Feb. 13 (UPI) -- A second wave of U.S. shale oil production, now a major exporter, means trade patterns are shifting to, not from, the Middle East, the IEA said.
The International Energy Agency said that supply-side strains are easing considerably. At this point last year, the global crude oil inventory sat at 264 million barrels above the five-year average and now that was close to 50 million barrels of overhang.
Strong global demand and an effort by the Organization of Petroleum Exporting Countries, with help from Russia, to balance the market with production cuts are eating into the surplus. That's helped with crude oil price recovery, but also incentivized growth in U.S. shale oil production, where efficiency has improved along with market conditions.
"Meanwhile, new and revised data shows a modest tightening of the balance in the early part of 2018, but the main message remains unchanged from last month and it is very clear: in 2018, fast rising production in non-OPEC countries, led by the United States, is likely to grow by more than demand," the IEA's monthly market report read.
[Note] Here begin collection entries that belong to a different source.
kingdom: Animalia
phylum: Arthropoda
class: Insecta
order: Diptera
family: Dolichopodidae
By the IEA's read, total U.S. crude oil production increased by 846,000 barrels per day in the three months ending in November. A recent average total production of 10 million barrels per day from the United States means it's producing more than Saudi Arabia and, by the end of the year, could be the world's largest oil producer, beating Russia, if the pace continues.
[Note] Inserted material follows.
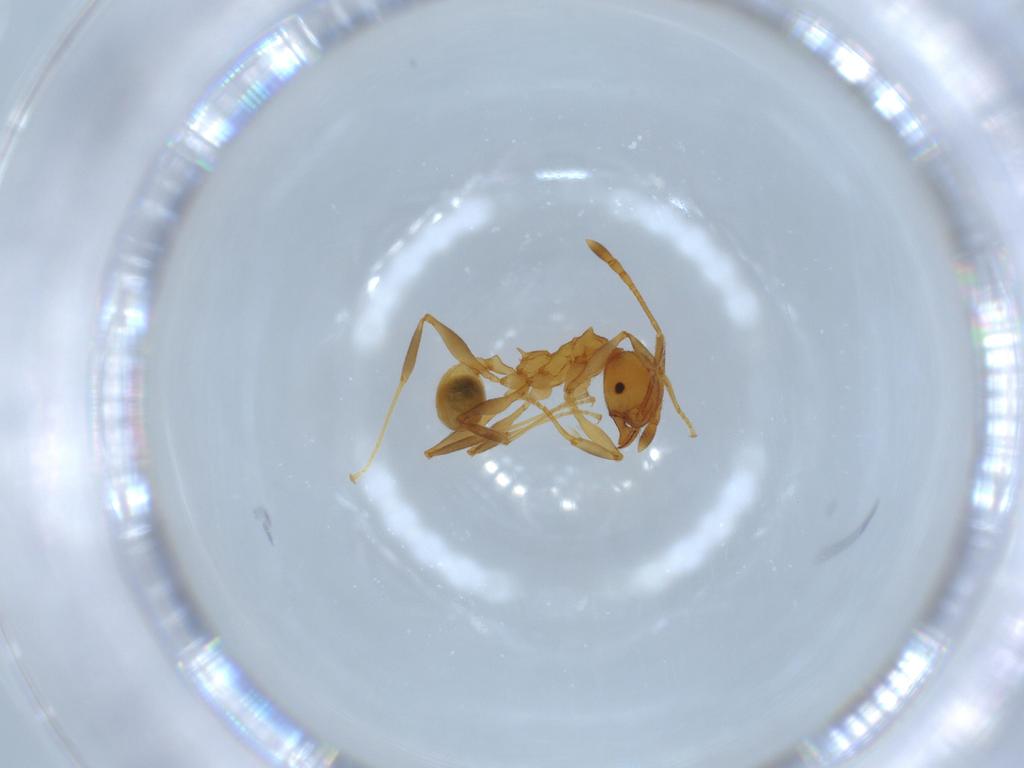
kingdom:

Trade patterns, meanwhile, are changing in part because of the 2015 end to a ban on U.S. crude oil exports, a ban imposed after the Arab oil embargo on the United States in the 1970s. For the week ending Feb. 2, total U.S. petroleum exports averaged 1.3 million barrels per day, more than double the level from the same week in 2017.
"Recently we read of a shipment of condensate from the United States to the United Arab Emirates," the IEA's report read. "Such a development would have seemed incredible a few years ago, now it looks like the shape of things to come."
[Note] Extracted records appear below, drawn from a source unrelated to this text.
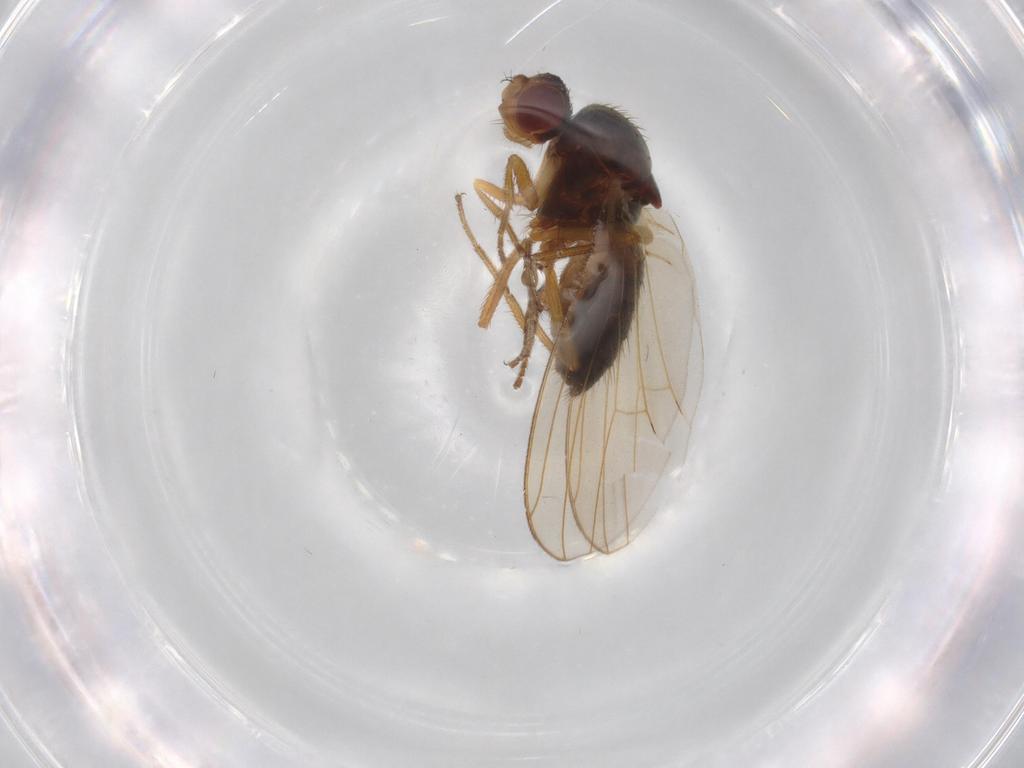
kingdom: Animalia
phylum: Arthropoda
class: Insecta
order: Diptera
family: Drosophilidae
OPEC economists in their monthly market report for February raised the forecast for supply from producers outside the group by 250,000 barrels per day and most of those new barrels will come from the United States.
Steady gains in crude oil prices since the middle of last year have stimulated U.S. crude oil production, not only in the U.S. shale oil sector, but also in the deep U.S. waters in the Gulf of Mexico.
By the second half of the year, however, OPEC said it expected total U.S. oil production to slow down or even stall.